If you want to blame someone for the hoopla around Artificial Intelligence (AI) then 69 year old Google researcher Geoff Hinton is a good candidate after the droll University of Toronto professor jolted the field onto a new trajectory in October 2012. With two grad students, Hinton showed that an unfashionable technology he’d championed for decades called Artificial Neural Networks (ANN’s) permitted a huge leap in machines’ ability to understand images. And within six months, all three researchers were on Google’s payroll. Today neural networks are building their own computer games, designing the first generations of digital humans, and helping read people’s minds – and all that’s for starters. In fact, they’re becoming so ubiquitous that you’re probably not far, digitally at least, from one right now. But oddly Hinton now belittles the technology he helped bring to the world.
“I think the way we’re doing machine vision is just wrong,” he says. “[ANN’s] work better than anything else at present but that doesn’t mean it’s right.”
In its place, Hinton has unveiled another “old” idea that might transform how computers see and reshape AI. That’s important because machine vision is crucial to ideas such as self-driving cars, and having software that plays doctor, and a little while ago he released two research papers that he says prove out an idea he’s been mulling for almost 40 years.
Capsule Networks 101
“It’s made a lot of intuitive sense to me for a very long time, it just hasn’t worked well,” Hinton says. “We’ve finally got something that works well.”

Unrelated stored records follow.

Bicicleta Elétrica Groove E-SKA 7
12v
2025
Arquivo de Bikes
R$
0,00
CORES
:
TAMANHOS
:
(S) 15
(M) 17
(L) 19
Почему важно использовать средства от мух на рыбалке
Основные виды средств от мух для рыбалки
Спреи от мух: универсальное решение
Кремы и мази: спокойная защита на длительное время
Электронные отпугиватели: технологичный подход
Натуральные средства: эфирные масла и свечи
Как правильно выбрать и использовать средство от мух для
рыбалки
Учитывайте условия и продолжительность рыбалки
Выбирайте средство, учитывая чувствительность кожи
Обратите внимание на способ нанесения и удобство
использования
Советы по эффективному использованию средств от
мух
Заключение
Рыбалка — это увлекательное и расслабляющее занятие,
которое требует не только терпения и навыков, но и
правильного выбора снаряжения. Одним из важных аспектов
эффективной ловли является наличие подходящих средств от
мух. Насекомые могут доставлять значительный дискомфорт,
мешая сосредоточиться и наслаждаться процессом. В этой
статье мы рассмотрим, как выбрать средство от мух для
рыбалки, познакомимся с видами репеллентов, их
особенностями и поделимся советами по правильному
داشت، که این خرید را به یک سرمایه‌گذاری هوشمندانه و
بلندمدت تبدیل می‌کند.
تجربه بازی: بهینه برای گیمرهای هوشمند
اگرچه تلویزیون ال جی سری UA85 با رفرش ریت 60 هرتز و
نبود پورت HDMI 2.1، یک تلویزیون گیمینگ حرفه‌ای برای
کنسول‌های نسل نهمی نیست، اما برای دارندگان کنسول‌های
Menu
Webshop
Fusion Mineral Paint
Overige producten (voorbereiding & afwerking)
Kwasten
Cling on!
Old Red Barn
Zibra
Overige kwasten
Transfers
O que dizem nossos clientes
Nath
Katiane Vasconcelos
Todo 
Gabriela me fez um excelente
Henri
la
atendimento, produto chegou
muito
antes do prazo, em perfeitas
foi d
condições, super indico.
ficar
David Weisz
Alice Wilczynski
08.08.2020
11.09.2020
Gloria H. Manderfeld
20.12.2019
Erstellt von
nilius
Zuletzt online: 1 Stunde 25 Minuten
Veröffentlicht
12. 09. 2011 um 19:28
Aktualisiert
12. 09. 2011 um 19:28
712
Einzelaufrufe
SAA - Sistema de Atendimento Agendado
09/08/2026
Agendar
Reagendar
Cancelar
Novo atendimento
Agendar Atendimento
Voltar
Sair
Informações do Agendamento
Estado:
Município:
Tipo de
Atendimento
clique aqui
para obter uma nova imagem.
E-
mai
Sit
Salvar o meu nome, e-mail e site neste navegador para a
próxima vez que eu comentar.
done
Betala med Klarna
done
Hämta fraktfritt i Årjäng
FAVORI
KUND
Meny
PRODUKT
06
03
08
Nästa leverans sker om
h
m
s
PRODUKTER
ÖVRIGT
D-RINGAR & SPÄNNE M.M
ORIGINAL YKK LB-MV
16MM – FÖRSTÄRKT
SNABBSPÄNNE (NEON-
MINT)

Geoff Hinton’s keynote, and Capsule Network explainer
Hinton’s new approach, known as Capsule Networks (CapNet’s), is a twist on neural networks intended to make machines better able to understand the world through images or video. In one of the papers Hinton’s capsule networks matched the accuracy of the best previous techniques on a standard test of how well software can learn to recognize handwritten digits.
In the second, capsule networks almost halved the best previous error rate on a test that challenges software to recognize toys such as trucks and cars from different angles. Hinton has been working on his new technique with colleagues Sara Sabour and Nicholas Frosst at Google’s Toronto office.
Capsule networks aim to remedy a weakness of today’s machine learning systems that limits their effectiveness. Image-recognition software in use today by Google and others needs a large number of example photos to learn to reliably recognize objects in all kinds of situations. That’s because the software isn’t very good at generalizing what it learns to new scenarios, for example understanding that an object is the same when seen from a new viewpoint.
To teach a computer to recognize a cat from many angles, for example, could require thousands of photos covering a variety of perspectives. Human children, by comparison, don’t need such explicit and extensive training to learn to recognize a household pet.
Hinton’s idea for narrowing the gulf between the best AI systems and ordinary toddlers is to build a little more knowledge of the world into machine vision software. Capsules, that are small groups of crude virtual neurons, are designed to track different parts of an object, such as a cat’s nose and ears, and their relative positions in space. Ergo a network of many capsules can use that awareness to understand when a new scene is in fact a different view of something it has seen before. And that’s the breakthrough.
Hinton formed his intuition that machine vision systems “need such an inbuilt sense of geometry” in 1979, when he was trying to figure out how humans use mental imagery, and he first laid out a preliminary design for capsule networks in 2011.
“Everyone has been waiting for the next great leap from Geoff,” says Kyunghyun Cho, a professor at New York University who works on image recognition.
It’s too early to say how big a leap Hinton has made – and he knows it. The AI veteran segues from quietly celebrating that his intuition is now supported by evidence, to explaining that capsule networks still need to be proven on large image collections, and that the current implementation is slow compared to existing image-recognition software.
Hinton is optimistic he can address those shortcomings. Others in the field are also hopeful about his long-maturing idea.
Roland Memisevic, co-founder of image-recognition startup Twenty Billion Neurons, and a professor at University of Montreal, says Hinton’s basic design should be capable of extracting more understanding from a given amount of data than existing systems. If proven out at scale, that could be helpful in domains such as healthcare, where image data to train AI systems is much scarcer than the large volume of selfies available around the internet.
In some ways, capsule networks are a departure from a recent trend in AI research. One interpretation of the recent success of neural networks is that humans should encode as little knowledge as possible into AI software, and instead make them figure things out for themselves from scratch.
Gary Marcus, a professor of psychology at NYU who sold an AI startup to Uber, says Hinton’s thinking represents a welcome breath of fresh air and argues that AI researchers should be doing more to mimic how the brain uses its own built-in, innate machinery for learning crucial skills like vision and language.
“It’s too early to tell how far this particular architecture will go, but it’s great to see Hinton breaking out of the rut that the field has seemed fixated on,” Marcus says.